Resistance bands help you perform a wide variety of exercises, targeting specific muscle groups. With these bands, you may perform many of the exercises you perform with barbells, dumbbells, kettlebells and weight machines. The tighter you wrap them, the more resistance you create during an exercise. This allows you to use one set of bands to perform different exercises, because you may use different amounts of resistance for each exercise. If you only have a pair of 10-lb. dumbbells, you must use 10 lbs. of resistance for each exercise you perform. Weights and machines restrict your movements, while resistance bands let you move up, down, sideways and on angles that simulate sport-specific movements.

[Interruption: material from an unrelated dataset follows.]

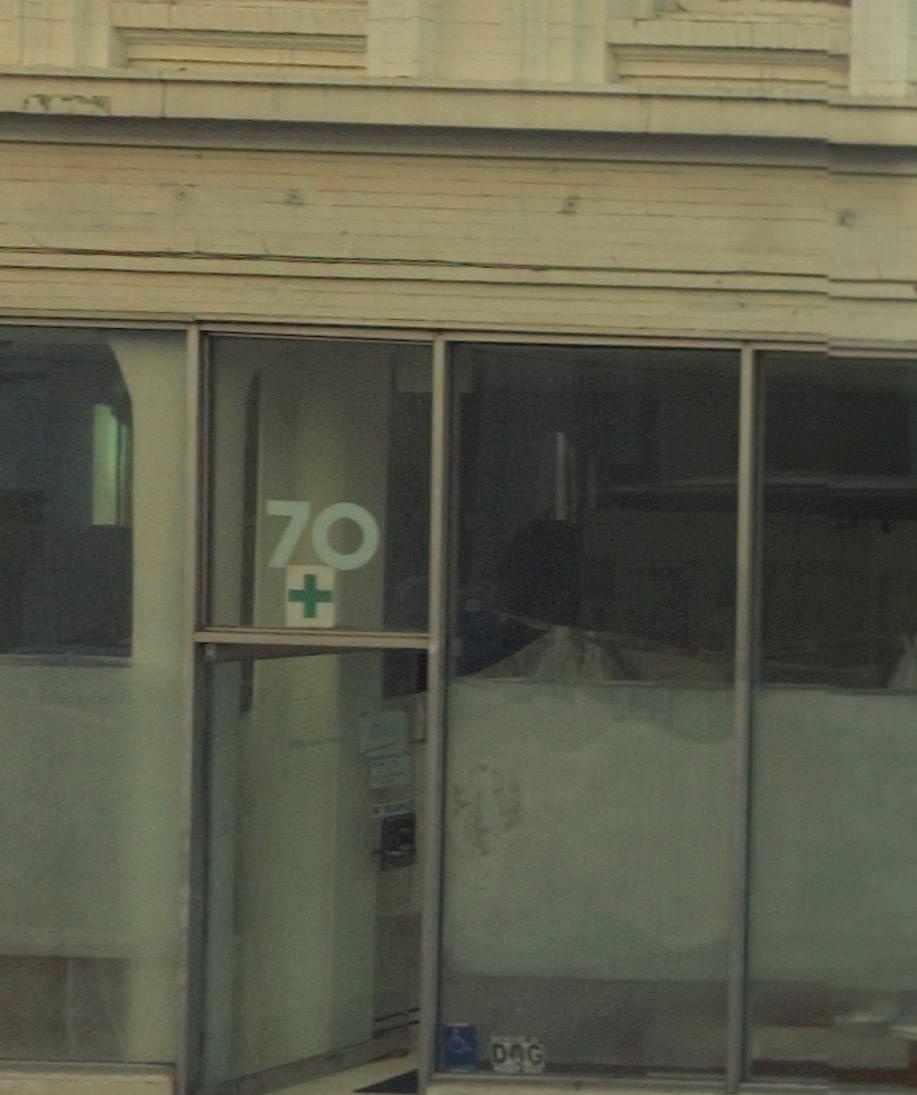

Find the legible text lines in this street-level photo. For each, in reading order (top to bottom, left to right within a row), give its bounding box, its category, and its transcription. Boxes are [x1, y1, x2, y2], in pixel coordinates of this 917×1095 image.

[262, 498, 383, 573] StreetNumber: 70
[491, 1043, 545, 1065] None: DOG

You may use resistance bands to create muscle-building exercises, cardio workouts and muscular endurance routines. Wrapping the bands tightly and performing slow repetitions helps build muscle. Decreasing the resistance about halfway and performing more repetitions of exercises at a higher speed helps you create muscular endurance routines. Using little resistance helps you create cardio workouts and continue exercising without muscle fatigue.
One of the disadvantages of exercise bands is that they do not provide as much resistance as heavy free weights and weight machines. If you are a serious bodybuilder, resistance bands may not be a good choice for achieving your strength-training goals.
Potential for Injury
Depending on the quality of resistance band you use, it can snap, causing an eye injury, a skin scar or sudden movement during an exercise that strains your body. If the band is attached to a pole or other piece of equipment, the connection may break, causing injury.
Resistance bands are more affordable than free weights or weight machines. You can use one set for multiple exercises and workouts. Also, more than one person can use them, regardless of the strength of the user.
As you stretch elastic bands, they provide more resistance -- unlike free weights, which provide the same amount of resistance the entire rep and no resistance between reps. For example, after you perform the uplift on a biceps curl, there is no resistance during the pause.